Remarks made by the President following a meeting with Greek Prime Minister Antonis Samaras in the Oval Office Thursday suggested that the U.S. is moving towards a softer approach to Greece's rebuilding of its economy. Greece's GDP figures for the second quarter of the year are due on Monday, and are expected to show that the country's grim economic times are continuing.
(Read more: Is Greece on the right track after all?)
Obama said: "It's important that we have a plan for fiscal consolidation to manage the debt, but it's also important that growth and jobs are a focus."
Samaras, who is on a three-day trip to the U.S., pointed to the suffering of the Greek people under wide-ranging cuts to public services and public sector jobs. "We've gone through thick and thin," he told reporters." The sacrifices made by the Greek people are huge, but they're not going to be in vain."

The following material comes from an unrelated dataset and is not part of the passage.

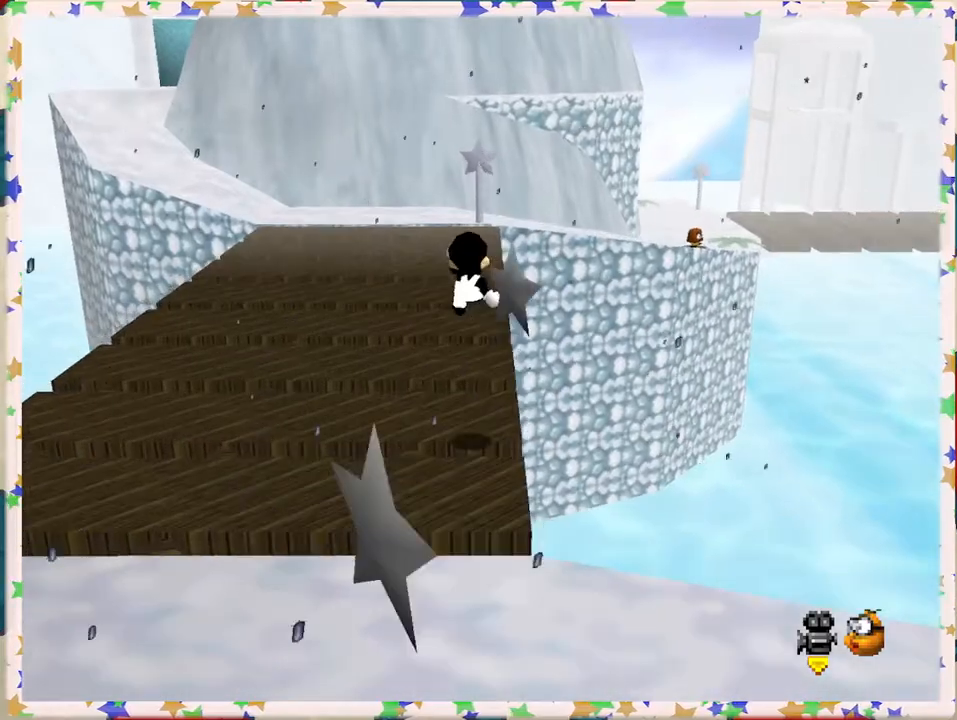
{"buttons": [], "left_stick": "up-left", "events": [[167, "left_stick", "up-left"], [217, "Z", "up"]]}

He pointed to the problem of youth unemployment in the Mediterranean country, where around 65 percent of people aged 15-24 did not have a job at the end of May, according to the government statistics office.
The U.S. has contributed to the international bailout of Greece via the International Monetary Fund (IMF), part of the troika of lenders which has helped out Greece. Their help has come at the cost of imposing stringent debt reduction targets.
The U.S. is not the only prominent IMF member to suggest a change in tone towards Greece in recent weeks. Brazil's IMF representative abstained from a vote on Athens' aid package last week, and its finance minister Guido Mantega said the rescue program needed to be "revised and improved" to give Greece and other bailed-out euro zone countries a better chance of recovery.
(Read more: Greece gets green light for 4 billion euro payment)
Germany in particular is believed to be eager to keep the austerity flag flying.
"There's clearly this clash going on in the troika of how to handle Greece," Nick Malkoutzis, deputy editor of Greek newspaper Kathimerini, told CNBC.
"The Greek side was very pleased by this clear statement from President Obama that pursuing continual austerity to produce a primary surplus while not looking at the other side, be it debt relief or stimulus, is changing."
Further debt relief or stimulus might run the risk of delaying the changes needed to Greece economy, or mean that the heavily indebted country simply returns to its bad pre-crisis habits.
The European Central Bank, one of Greece's other troika members, is more interested in keeping the austerity message to the forefront, according to Giles Keating, head of research at Credit Suisse.
"Draghi's biggest worry is that the European governments have taken the political pain but will now think that the economy is recovering and they should stop this painful stuff. He wants to keep the negative tone," Keating told CNBC.